I would say the only real difference I noticed was, that it stopped producing > Decoder stopped with ‘max_decoder_steps’. But if it’s in correlation with the memory_size change or me cleaning up the dataset, I cannot tell.
I now made the switch to BN at ~410k steps, let’s see how it performs.
I’ll try the same for r=1 after the current run and post the results for comparison.
On another note… I also tried training WaveRNN but will get
File "/home/alexander/anaconda3/lib/python3.7/site-packages/torch-1.4.0-py3.7-linux-x86_64.egg/torch/utils/data/_utils/fetch.py", line 47, in fetch
return self.collate_fn(data)
File "/media/alexander/LinuxFS/Documents/PycharmProjects/TTS/WaveRNN/dataset.py", line 74, in collate
coarse = np.stack(coarse).astype(np.float32)
File "<__array_function__ internals>", line 6, in stack
File "/home/alexander/anaconda3/lib/python3.7/site-packages/numpy/core/shape_base.py", line 425, in stack
raise ValueError('all input arrays must have the same shape')

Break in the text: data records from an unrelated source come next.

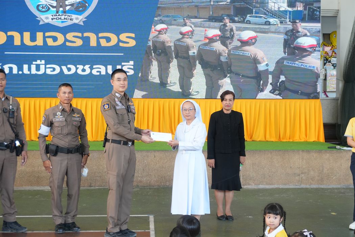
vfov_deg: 25.8
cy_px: 118
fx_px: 518
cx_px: 178
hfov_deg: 37.9
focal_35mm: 52
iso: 1000
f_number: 5.6
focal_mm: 35
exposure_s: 1/160
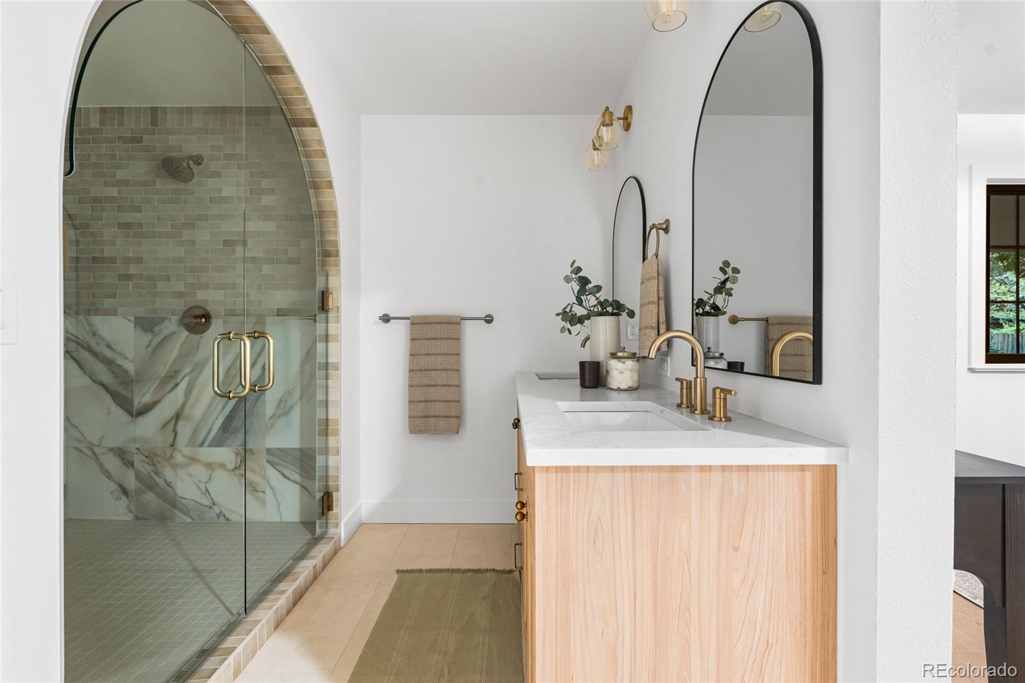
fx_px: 455
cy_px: 342
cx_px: 512
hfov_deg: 96.7
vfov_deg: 73.7
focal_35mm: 16
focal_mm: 16
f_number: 8
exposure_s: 1/2.5
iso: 800
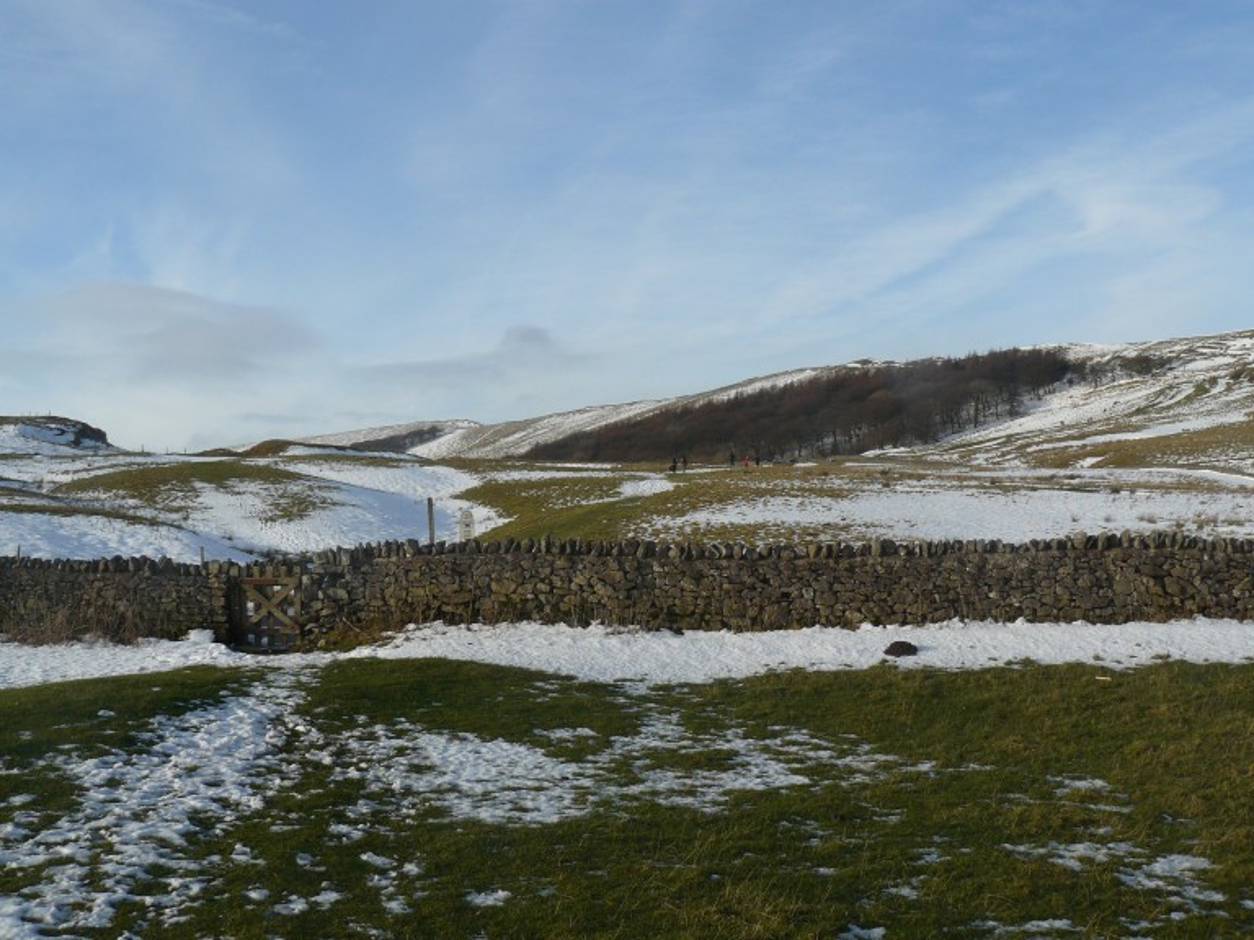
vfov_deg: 39.7
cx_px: 627
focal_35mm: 36
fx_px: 1304
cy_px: 470
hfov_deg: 51.4
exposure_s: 1/400
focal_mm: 6
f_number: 5.6
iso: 100
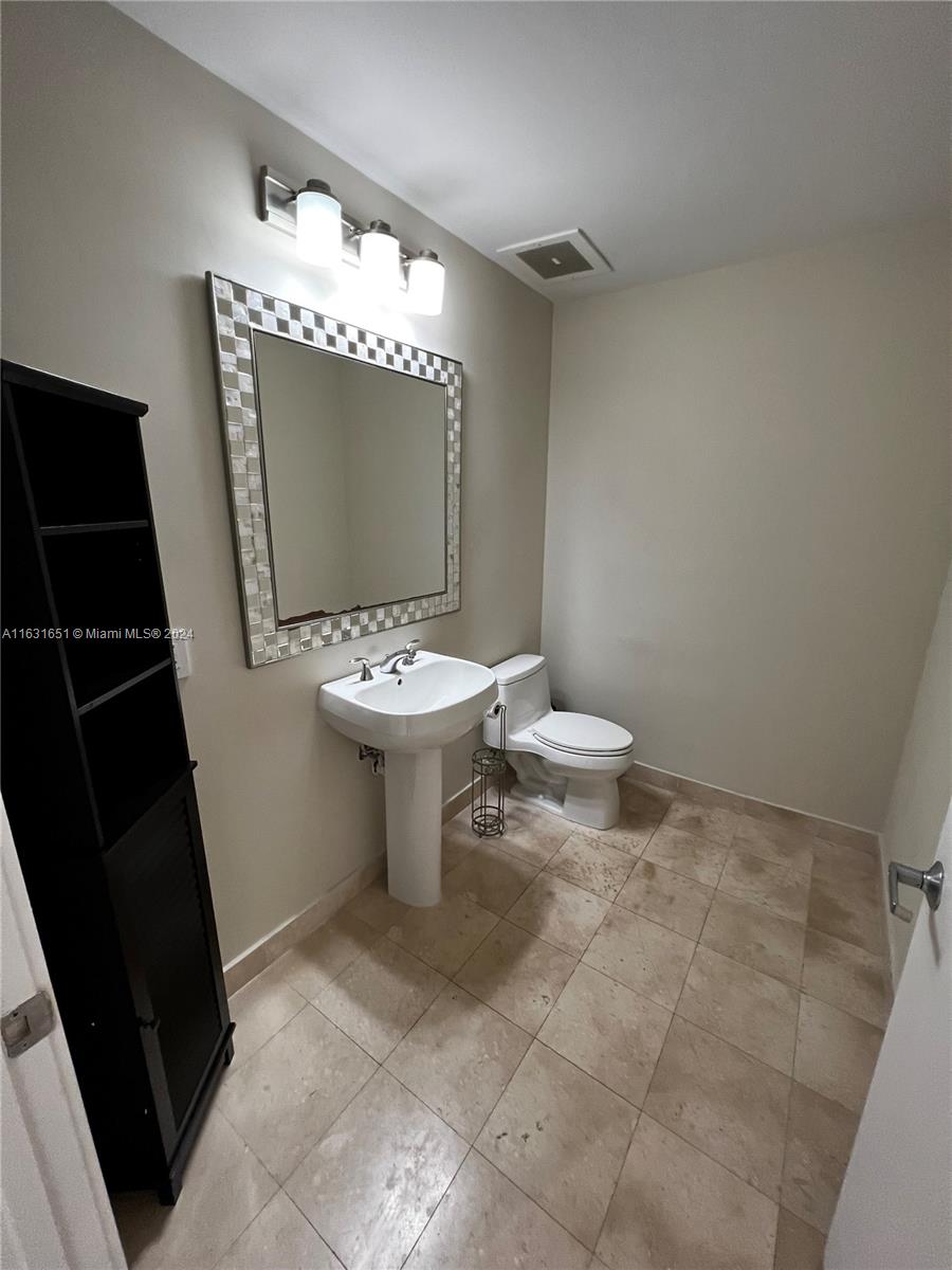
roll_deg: +0.0
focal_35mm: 13
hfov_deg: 89.9
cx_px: 476
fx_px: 477
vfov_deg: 106.2
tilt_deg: -15.5
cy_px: 635
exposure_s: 1/120
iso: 250
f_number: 1.8
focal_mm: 1.57
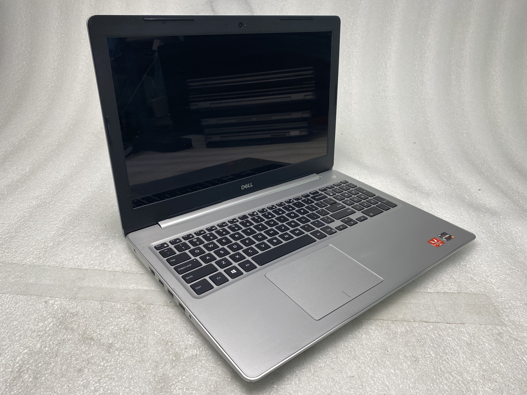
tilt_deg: -29.1
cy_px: 198
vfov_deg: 53.1
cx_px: 264
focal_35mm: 26
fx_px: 396
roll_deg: -3.5
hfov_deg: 67.3
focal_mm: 4.25
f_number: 1.8
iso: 64
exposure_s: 1/122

ValueError: all input arrays must have the same shape
This user at github had the same issue
any tips?
PPS: Like here Contributing my german voice for tts i also noticed that the model has some problems with umlauts. It will pronounce o as ö and vice versa. Are graphemes the better choice here?
Thanks @sanjaesc. I have also tried pwgan too based on erogol project. May i ask which melgan repo that you tried ? I have tried this melgan repo but hop size could not change into 256, which is correspond to mozilla TTS.